* **Task description**:
Nothing may differ between your reply and the listing that follows.
--- START ---
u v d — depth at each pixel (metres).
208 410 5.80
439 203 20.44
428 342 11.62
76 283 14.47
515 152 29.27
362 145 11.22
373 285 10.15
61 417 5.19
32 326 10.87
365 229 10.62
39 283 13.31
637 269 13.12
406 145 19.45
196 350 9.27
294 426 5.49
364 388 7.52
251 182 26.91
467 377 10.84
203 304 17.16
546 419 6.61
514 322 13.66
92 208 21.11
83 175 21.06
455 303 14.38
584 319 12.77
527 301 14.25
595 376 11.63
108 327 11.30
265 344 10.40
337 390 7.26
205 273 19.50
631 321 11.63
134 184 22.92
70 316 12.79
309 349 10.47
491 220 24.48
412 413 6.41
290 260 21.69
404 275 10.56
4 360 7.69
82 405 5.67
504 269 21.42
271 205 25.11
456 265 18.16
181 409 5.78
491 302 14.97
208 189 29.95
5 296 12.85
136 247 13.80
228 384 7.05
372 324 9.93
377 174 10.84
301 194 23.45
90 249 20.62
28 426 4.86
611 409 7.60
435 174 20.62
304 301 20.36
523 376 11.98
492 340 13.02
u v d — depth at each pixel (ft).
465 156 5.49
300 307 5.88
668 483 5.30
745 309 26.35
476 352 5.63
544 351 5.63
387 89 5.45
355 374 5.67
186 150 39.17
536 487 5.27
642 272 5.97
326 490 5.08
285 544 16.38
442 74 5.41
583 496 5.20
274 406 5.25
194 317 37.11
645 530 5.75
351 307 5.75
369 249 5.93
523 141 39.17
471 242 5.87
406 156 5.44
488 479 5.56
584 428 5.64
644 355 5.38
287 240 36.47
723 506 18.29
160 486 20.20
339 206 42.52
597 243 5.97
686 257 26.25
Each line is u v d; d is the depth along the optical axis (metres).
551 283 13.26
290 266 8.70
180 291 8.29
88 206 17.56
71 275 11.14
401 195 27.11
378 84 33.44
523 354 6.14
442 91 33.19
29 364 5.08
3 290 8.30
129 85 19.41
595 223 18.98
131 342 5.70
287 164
--- END ---
* **Completed exercise**:
u v d — depth at each pixel (metres).
208 410 5.80
439 203 20.44
428 342 11.62
76 283 14.47
515 152 29.27
362 145 11.22
373 285 10.15
61 417 5.19
32 326 10.87
365 229 10.62
39 283 13.31
637 269 13.12
406 145 19.45
196 350 9.27
294 426 5.49
364 388 7.52
251 182 26.91
467 377 10.84
203 304 17.16
546 419 6.61
514 322 13.66
92 208 21.11
83 175 21.06
455 303 14.38
584 319 12.77
527 301 14.25
595 376 11.63
108 327 11.30
265 344 10.40
337 390 7.26
205 273 19.50
631 321 11.63
134 184 22.92
70 316 12.79
309 349 10.47
491 220 24.48
412 413 6.41
290 260 21.69
404 275 10.56
4 360 7.69
82 405 5.67
504 269 21.42
271 205 25.11
456 265 18.16
181 409 5.78
491 302 14.97
208 189 29.95
5 296 12.85
136 247 13.80
228 384 7.05
372 324 9.93
377 174 10.84
301 194 23.45
90 249 20.62
28 426 4.86
611 409 7.60
435 174 20.62
304 301 20.36
523 376 11.98
492 340 13.02
u v d — depth at each pixel (ft).
465 156 5.49
300 307 5.88
668 483 5.30
745 309 26.35
476 352 5.63
544 351 5.63
387 89 5.45
355 374 5.67
186 150 39.17
536 487 5.27
642 272 5.97
326 490 5.08
285 544 16.38
442 74 5.41
583 496 5.20
274 406 5.25
194 317 37.11
645 530 5.75
351 307 5.75
369 249 5.93
523 141 39.17
471 242 5.87
406 156 5.44
488 479 5.56
584 428 5.64
644 355 5.38
287 240 36.47
723 506 18.29
160 486 20.20
339 206 42.52
597 243 5.97
686 257 26.25
Each line is u v d; d is the depth along the optical axis (metres).
551 283 13.26
290 266 8.70
180 291 8.29
88 206 17.56
71 275 11.14
401 195 27.11
378 84 33.44
523 354 6.14
442 91 33.19
29 364 5.08
3 290 8.30
129 85 19.41
595 223 18.98
131 342 5.70
287 164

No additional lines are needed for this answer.